▸ SELECTED EXCERPT:

▽

The Mount of Temptation, with a gravity-defying monastery clinging to its sheer face, is traditionally regarded as the mountain on which Christ was tempted by the devil during his 40-day fast.

Mount of Temptation

Monastery of the Temptation with cable cars immediately below it (Seetheholyland.net)

The summit of the mount, about 360 metres above sea level, offers a spectacular panoramic view of the Jordan Valley, the Dead Sea and the mountains of Moab and Gilead.

The Mount of Temptation is about 5km north-west of the West Bank city of Jericho. Access to the summit is by a 30-minute trek up a steep path — passing through the cliffhanging monastery on the way — or by a 5-minute cable car ride from Tel Jericho.

Unlike some Greek Orthodox monasteries, the Monastery of the Temptation allows women visitors as well as men.

The mountain is also known as Mount Quarantania and Jebel Quarantul. Both names arise from a mispronunciation of the Latin word Quarentena, meaning 40, the number of days in Christ’s fast. This period of fasting became the model for the practice of Lent in Christian churches.

△

▸ WORK INSTRUCTION A:
Count the lines in the listing below that contain "pour", treating uppercase and lowercase as different. Reply with the number only.

▸ RECORDS FOR THIS EXERCISE:
▽

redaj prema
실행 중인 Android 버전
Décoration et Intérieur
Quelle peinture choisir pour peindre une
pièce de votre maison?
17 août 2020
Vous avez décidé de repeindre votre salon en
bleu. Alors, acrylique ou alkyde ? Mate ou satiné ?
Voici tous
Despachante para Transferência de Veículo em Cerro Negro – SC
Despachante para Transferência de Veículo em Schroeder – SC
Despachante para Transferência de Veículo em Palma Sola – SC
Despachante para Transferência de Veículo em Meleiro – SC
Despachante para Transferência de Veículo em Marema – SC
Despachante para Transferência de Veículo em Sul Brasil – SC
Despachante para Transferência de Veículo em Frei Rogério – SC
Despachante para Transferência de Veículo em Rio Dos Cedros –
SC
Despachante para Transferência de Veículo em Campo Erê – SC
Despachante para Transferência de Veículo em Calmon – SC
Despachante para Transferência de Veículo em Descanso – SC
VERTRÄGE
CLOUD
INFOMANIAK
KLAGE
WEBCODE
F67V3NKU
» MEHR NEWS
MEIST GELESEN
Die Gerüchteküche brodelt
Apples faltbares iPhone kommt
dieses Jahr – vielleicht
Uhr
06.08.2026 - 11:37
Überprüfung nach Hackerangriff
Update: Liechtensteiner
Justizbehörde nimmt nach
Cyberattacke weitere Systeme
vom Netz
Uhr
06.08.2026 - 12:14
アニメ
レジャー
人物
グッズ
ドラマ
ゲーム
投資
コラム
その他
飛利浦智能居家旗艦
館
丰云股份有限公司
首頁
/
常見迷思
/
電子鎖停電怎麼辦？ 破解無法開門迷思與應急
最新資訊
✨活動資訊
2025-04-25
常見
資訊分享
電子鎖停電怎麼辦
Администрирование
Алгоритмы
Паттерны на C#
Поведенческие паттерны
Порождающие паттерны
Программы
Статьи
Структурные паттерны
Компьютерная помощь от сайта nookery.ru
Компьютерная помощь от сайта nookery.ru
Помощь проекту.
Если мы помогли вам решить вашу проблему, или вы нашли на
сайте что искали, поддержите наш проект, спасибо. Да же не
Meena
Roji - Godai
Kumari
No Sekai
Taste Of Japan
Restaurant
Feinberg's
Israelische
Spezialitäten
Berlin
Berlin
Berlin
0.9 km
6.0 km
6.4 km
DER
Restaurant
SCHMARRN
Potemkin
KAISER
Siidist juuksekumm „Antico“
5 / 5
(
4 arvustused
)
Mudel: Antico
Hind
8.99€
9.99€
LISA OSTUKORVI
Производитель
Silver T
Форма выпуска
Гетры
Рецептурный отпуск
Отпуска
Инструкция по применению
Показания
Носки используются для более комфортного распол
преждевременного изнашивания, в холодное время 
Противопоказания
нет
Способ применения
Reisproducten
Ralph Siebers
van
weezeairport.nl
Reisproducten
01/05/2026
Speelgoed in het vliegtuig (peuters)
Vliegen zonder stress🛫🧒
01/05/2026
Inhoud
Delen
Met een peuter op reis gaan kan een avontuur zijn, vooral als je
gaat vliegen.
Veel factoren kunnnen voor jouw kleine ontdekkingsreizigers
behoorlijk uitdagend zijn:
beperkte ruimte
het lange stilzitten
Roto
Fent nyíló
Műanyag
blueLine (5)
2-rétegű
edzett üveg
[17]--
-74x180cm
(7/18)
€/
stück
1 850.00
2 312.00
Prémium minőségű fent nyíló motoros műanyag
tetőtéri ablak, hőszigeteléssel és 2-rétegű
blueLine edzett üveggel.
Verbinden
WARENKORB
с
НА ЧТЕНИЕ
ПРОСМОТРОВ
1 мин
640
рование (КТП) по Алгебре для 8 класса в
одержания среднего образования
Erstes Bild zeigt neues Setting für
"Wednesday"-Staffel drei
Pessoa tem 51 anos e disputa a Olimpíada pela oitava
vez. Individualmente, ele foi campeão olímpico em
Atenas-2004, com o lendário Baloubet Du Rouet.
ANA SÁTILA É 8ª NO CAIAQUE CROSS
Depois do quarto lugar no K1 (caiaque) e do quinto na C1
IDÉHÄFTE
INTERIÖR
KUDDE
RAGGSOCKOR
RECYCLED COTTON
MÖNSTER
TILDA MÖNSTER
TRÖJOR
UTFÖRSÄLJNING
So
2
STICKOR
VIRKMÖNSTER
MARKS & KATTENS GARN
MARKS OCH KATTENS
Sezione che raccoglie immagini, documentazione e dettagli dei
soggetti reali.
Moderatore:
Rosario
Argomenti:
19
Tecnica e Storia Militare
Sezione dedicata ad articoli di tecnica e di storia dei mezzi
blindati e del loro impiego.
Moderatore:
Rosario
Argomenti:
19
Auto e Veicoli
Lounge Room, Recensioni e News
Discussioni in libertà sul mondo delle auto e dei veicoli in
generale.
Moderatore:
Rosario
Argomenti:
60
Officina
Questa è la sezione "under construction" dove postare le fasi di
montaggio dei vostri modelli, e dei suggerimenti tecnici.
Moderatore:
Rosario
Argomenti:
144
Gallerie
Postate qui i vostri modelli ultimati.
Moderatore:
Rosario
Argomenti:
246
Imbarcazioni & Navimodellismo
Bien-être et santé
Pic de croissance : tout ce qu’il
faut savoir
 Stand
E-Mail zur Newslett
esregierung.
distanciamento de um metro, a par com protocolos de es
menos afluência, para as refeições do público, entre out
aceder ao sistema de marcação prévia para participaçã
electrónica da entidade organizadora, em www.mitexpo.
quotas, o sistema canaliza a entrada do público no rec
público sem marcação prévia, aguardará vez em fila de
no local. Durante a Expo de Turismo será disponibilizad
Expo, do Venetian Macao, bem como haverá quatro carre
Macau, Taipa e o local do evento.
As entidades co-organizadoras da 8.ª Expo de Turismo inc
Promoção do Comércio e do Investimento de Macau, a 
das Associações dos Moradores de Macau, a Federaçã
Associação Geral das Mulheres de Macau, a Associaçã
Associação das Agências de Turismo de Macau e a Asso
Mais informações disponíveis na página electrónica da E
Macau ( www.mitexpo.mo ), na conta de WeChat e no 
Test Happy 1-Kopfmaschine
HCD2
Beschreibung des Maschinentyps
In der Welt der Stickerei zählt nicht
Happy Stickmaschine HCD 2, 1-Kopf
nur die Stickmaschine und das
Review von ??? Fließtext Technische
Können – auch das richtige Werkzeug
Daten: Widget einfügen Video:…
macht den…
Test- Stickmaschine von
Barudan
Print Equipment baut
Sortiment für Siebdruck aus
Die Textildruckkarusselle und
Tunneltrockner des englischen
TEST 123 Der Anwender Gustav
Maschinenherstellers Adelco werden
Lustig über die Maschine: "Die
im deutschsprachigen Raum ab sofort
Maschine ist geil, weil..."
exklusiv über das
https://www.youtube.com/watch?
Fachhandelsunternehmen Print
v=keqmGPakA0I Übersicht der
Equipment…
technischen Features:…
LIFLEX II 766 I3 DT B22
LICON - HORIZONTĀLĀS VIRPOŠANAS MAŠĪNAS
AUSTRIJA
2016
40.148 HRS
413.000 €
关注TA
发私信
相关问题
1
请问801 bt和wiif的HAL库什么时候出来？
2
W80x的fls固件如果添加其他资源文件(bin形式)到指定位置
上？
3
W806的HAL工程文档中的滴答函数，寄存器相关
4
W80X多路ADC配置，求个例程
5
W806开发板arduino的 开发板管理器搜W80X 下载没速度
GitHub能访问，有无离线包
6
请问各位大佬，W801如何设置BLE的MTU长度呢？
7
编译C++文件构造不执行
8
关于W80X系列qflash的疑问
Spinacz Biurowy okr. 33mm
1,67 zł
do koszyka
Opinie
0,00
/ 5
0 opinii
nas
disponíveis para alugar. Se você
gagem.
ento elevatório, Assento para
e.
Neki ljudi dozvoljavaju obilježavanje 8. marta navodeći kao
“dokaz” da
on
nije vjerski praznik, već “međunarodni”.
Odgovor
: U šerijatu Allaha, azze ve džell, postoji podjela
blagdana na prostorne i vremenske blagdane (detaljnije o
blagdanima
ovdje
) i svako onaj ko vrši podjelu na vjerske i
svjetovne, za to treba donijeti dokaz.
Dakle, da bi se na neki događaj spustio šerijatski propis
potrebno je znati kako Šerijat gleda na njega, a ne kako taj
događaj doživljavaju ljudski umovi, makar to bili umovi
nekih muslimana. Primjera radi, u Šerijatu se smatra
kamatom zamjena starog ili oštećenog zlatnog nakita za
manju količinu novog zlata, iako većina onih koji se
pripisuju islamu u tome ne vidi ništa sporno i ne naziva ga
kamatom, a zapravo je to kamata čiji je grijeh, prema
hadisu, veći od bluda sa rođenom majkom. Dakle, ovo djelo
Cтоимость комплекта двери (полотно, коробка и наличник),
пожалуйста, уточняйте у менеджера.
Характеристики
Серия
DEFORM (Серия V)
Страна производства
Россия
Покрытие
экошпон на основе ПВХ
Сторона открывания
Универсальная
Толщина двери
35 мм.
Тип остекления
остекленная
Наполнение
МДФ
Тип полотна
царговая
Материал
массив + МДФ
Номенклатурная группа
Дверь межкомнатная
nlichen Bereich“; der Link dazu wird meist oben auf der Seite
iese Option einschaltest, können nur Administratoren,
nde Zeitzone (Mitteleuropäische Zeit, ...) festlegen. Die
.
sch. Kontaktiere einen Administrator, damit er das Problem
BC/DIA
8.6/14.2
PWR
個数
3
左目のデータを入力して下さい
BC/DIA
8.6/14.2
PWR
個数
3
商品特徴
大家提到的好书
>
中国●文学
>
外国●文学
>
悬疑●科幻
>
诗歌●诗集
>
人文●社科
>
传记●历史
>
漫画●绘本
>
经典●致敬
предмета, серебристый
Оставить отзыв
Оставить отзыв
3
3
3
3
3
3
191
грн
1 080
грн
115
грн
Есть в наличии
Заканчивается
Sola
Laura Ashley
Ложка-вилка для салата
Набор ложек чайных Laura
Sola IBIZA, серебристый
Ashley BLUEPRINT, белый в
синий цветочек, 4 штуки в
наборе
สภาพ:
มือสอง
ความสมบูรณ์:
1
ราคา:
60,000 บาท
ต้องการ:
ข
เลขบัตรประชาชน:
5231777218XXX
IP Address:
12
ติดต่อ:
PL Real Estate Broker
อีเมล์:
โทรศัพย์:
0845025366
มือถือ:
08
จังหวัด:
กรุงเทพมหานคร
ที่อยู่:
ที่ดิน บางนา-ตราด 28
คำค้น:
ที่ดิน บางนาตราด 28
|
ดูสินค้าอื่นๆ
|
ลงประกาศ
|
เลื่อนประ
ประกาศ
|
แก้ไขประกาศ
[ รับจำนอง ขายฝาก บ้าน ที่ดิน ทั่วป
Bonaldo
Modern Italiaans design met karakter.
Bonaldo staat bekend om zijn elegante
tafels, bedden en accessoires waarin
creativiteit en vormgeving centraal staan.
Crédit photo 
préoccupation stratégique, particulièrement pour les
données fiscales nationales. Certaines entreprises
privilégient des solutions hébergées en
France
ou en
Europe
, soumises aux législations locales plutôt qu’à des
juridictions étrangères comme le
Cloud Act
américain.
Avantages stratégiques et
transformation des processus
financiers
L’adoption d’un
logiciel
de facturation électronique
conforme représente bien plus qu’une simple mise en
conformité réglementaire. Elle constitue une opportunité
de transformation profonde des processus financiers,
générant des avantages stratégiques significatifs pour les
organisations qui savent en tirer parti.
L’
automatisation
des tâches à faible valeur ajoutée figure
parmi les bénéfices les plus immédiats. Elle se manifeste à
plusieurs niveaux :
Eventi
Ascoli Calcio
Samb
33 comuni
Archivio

△

▸ WORK INSTRUCTION B:
According to the Mount of Temptation text above, how long is the cable car ride from Tel Jericho to the summit?

▸ WRITTEN REPLY A:
3

▸ WRITTEN REPLY B:
5 minutes.